▸ **Activity**
Please give only the number of lines in the listing below that contain "wrist".

▸ **Extracted data**
+++
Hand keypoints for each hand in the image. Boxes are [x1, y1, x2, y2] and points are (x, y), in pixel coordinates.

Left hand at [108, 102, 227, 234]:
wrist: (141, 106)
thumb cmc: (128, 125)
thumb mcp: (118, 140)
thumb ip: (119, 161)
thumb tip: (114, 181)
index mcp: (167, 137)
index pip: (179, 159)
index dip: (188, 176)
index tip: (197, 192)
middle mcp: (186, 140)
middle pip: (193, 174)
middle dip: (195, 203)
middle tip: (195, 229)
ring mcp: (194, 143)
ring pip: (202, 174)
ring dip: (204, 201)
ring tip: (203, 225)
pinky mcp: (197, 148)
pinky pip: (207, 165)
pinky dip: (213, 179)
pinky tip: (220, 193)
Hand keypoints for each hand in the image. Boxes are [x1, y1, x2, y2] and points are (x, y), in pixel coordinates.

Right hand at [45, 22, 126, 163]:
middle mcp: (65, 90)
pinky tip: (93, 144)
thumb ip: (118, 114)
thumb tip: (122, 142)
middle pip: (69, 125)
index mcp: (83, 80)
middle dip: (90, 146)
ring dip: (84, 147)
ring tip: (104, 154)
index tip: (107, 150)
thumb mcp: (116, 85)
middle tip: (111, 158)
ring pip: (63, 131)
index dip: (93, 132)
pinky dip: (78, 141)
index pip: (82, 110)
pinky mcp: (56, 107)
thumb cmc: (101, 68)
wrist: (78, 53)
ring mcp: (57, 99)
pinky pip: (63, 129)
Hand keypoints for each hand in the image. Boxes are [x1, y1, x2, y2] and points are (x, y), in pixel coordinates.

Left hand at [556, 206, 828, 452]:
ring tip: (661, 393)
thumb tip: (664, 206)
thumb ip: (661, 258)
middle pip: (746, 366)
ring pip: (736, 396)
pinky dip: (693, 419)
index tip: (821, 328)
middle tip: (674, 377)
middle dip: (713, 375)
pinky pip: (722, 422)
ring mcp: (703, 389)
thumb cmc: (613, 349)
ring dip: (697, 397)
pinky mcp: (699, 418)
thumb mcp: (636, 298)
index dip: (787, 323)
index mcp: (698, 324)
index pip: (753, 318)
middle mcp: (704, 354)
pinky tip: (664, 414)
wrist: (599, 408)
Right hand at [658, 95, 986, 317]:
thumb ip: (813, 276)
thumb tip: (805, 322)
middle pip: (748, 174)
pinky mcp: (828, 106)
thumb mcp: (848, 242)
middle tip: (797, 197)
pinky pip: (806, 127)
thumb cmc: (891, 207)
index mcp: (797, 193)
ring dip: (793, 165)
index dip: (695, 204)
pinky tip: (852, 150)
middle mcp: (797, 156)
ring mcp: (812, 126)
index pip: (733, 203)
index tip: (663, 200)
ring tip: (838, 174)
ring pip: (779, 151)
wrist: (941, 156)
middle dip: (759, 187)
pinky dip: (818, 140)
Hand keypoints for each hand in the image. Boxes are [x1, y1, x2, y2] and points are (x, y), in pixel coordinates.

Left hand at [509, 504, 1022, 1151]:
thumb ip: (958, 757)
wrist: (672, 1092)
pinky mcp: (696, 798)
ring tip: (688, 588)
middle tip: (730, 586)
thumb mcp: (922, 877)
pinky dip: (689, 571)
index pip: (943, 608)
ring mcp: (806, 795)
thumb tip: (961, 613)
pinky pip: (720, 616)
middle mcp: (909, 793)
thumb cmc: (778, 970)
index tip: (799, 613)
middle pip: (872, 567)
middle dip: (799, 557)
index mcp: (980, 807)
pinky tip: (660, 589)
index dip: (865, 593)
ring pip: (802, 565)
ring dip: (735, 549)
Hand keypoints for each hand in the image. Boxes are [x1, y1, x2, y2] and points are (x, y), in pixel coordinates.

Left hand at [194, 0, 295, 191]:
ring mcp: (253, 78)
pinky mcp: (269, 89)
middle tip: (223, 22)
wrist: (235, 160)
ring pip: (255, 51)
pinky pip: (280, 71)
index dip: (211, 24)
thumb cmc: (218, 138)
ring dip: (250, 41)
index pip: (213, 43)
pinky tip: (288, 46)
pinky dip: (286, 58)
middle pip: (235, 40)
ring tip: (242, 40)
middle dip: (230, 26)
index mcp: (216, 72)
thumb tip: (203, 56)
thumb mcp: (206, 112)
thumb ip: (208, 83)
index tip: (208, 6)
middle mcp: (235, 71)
+++
▸ **Solved problem**
6